PF identificou que Vorcaro tinha ao menos 3 planos de voo diferentes antes de prisão
Por Adriana Fernandes e Bruno Boghossian | Folhapress
A Polícia Federal identificou que o dono do Banco Master, Daniel Vorcaro, tinha pelo menos três planos de voo diferentes antes de ser preso na noite do dia 17 de novembro do ano passado, quando se preparava para embarcar para o exterior.
Os investigadores avaliam que a existência de mais de uma rota comprovaria a acusação de que o ex-banqueiro tentava fugir do país, e não apenas ir a Dubai para fechar a venda do Master a um grupo de investidores árabes, numa parceria com o Grupo Fictor.
As informações sobre as rotas fazem parte das investigações do caso e, segundo integrantes do órgão ouvidos pela reportagem na condição de anonimato, desmontam a tese da defesa de Vorcaro de que não houve tentativa de fuga, de que havia uma negociação em curso e de que, portanto, o Banco Central teria se precipitado ao liquidar o Master.
Antes da prisão, o ex-banqueiro estava sendo rastreado pela PF, que teria identificado indícios de que um helicóptero pode ter sido usado para despistar um possível monitoramento.
Procurada, a defesa de Vorcaro chamou de especulações as informações sobre uma tentativa de fuga do dono do Master em novembro. "Na verdade, [ele] buscava –e continuará buscando– soluções de mercado hígidas para o conglomerado Master, com boa-fé, transparência e deferência ao regulador", diz nota encaminhada à reportagem.
De acordo com a defesa, Vorcaro informou o BC sobre diversas tratativas para a venda das instituições que integravam o conglomerado Master e comunicou que seria divulgada, no mesmo dia 17, a venda do banco à empresa Fictor.
Os advogados de Vorcaro não responderam a perguntas sobre os diferentes planos de voo que teriam sido identificados pela PF.
Desde a prisão, Vorcaro tem sustentado a posição, via sua defesa, de que o BC deveria ter analisado a proposta da Fictor antes de liquidar o banco.
Ainda na manhã dia 18 de novembro, poucas horas depois do anúncio da liquidação do Master pelo Banco Central, reportagem da Folha de S.Paulo já mostrava que investigadores suspeitavam que a proposta de compra do Master pela Fictor Holding Financeira, divulgada no final do dia anterior, seria uma espécie de simulacro para facilitar a fuga do banqueiro do país.
Na época, pessoas diretamente envolvidas nas apurações relataram à reportagem que a ordem de prisão de Vorcaro foi assinada às 15h do dia 17. No mesmo dia, a Fictor divulgou que pretendia comprar o Master em conjunto com um consórcio formado por investidores dos Emirados Árabes Unidos.
A mesma reportagem informava que, para os investigadores, houve vazamento da ordem de prisão por fraudes contra o sistema financeiro nacional, assim como da intenção do BC de liquidar o Master.

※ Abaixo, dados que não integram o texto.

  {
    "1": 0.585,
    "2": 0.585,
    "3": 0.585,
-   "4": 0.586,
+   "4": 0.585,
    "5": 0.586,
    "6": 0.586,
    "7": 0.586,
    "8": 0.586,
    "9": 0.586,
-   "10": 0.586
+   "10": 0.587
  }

Alertado, Vorcaro teria acelerado a simulação de compra para ter uma justificativa para deixar o país, de acordo com a tese dos investigadores.

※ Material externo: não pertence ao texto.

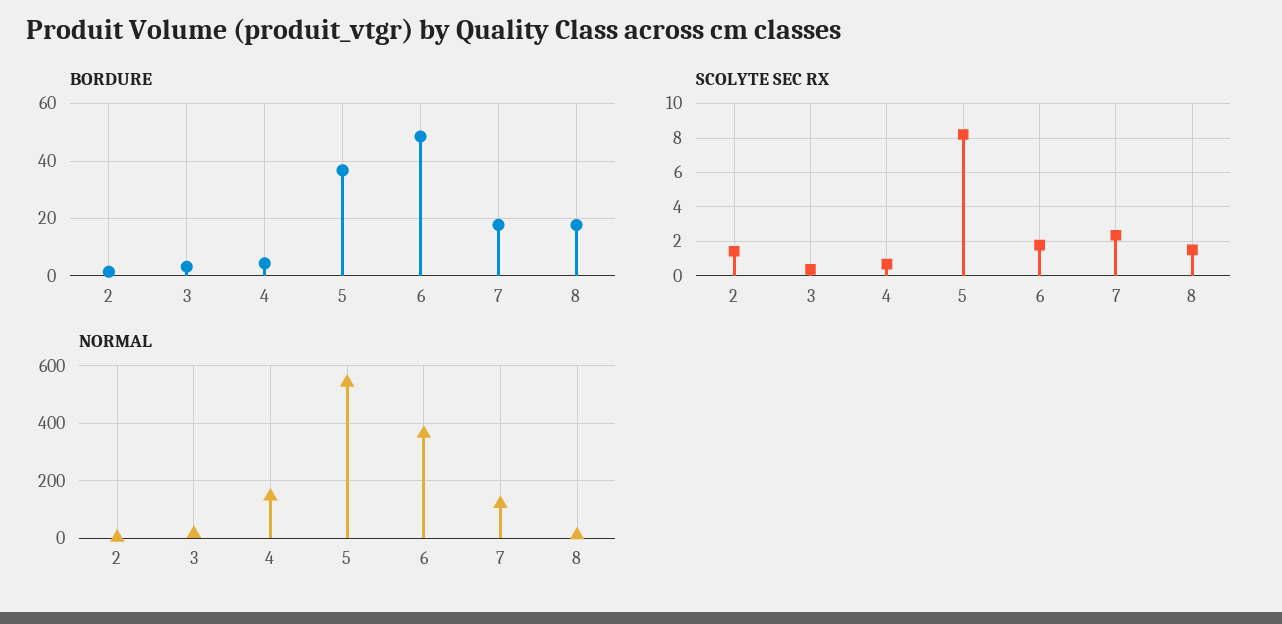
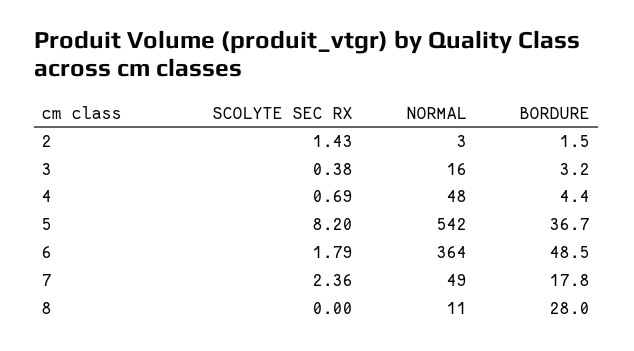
  {
    "BORDURE": {
      "2": 1.5,
      "3": 3.2,
      "4": 4.4,
      "5": 36.7,
      "6": 48.5,
      "7": 17.8,
-     "8": 17.5
+     "8": 28
    },
    "SCOLYTE SEC RX": {
      "2": 1.43,
      "3": 0.38,
      "4": 0.69,
      "5": 8.2,
      "6": 1.79,
      "7": 2.36,
-     "8": 1.5
+     "8": 0
    },
    "NORMAL": {
      "2": 3,
      "3": 16,
-     "4": 150,
+     "4": 48,
      "5": 542,
      "6": 364,
-     "7": 125,
+     "7": 49,
      "8": 11
    }
  }

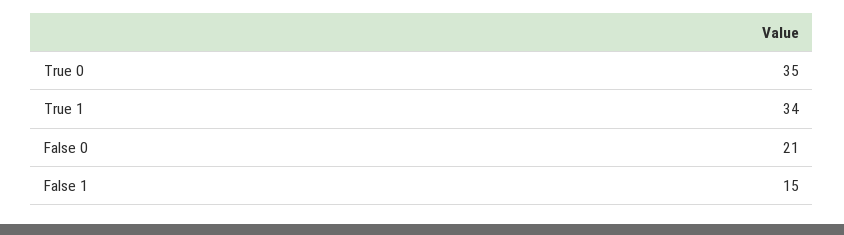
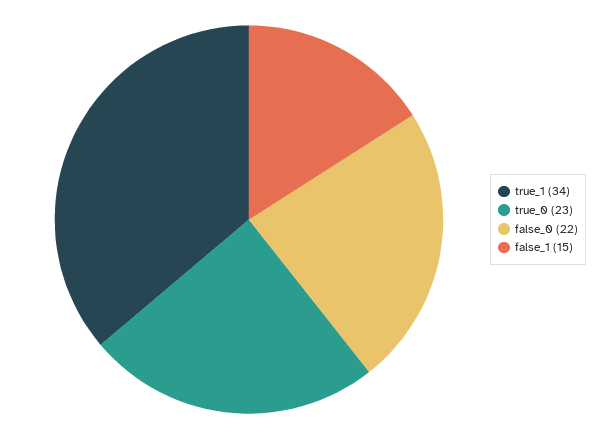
  {
-   "True 0": 35,
+   "True 0": 23,
    "True 1": 34,
-   "False 0": 21,
+   "False 0": 22,
    "False 1": 15
  }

Um comunicado divulgado pela Fictor na última segunda-feira (12) reforçou a tese dos investigadores, segundo duas pessoas ouvidas pela reportagem. No texto, a empresa admitiu que tem enfrentado dificuldade de liquidez para honrar compromissos e se comprometeu a regularizar a situação no dia 12 de fevereiro de 2026.
Para autoridades que acompanham o caso, a situação financeira da Fictor neste momento seria mais uma evidência de que a empresa não teria condições de comprar o Master há menos de dois meses.
A reunião da diretoria do BC que decidiu pela liquidação do Master também ocorreu no dia 17. Os advogados do ex-banqueiro negaram a fuga e dizem que ele estava viajando a Dubai para tratar da operação de venda com a Fictor. O jato particular no qual Vorcaro embarcaria tinha como destino Malta, que seria uma parada técnica da aeronave para os Emirados Árabes Unidos.
O diretor de Fiscalização do BC, Ailton de Aquino, teve uma reunião virtual com Vorcaro antes da prisão do ex-banqueiro pela PF, o que foi usado pela defesa para contestar o risco de fuga.
Integrantes da corporação que acompanham os trabalhos avaliam que já foram colhidas provas robustas para tirar conclusões sobre a participação de acusados no esquema. Um dos agentes diz, sob condição de anonimato, que essa parte da apuração pode ser finalizada após os depoimentos dos investigados, previstos para o fim de janeiro e o início de fevereiro.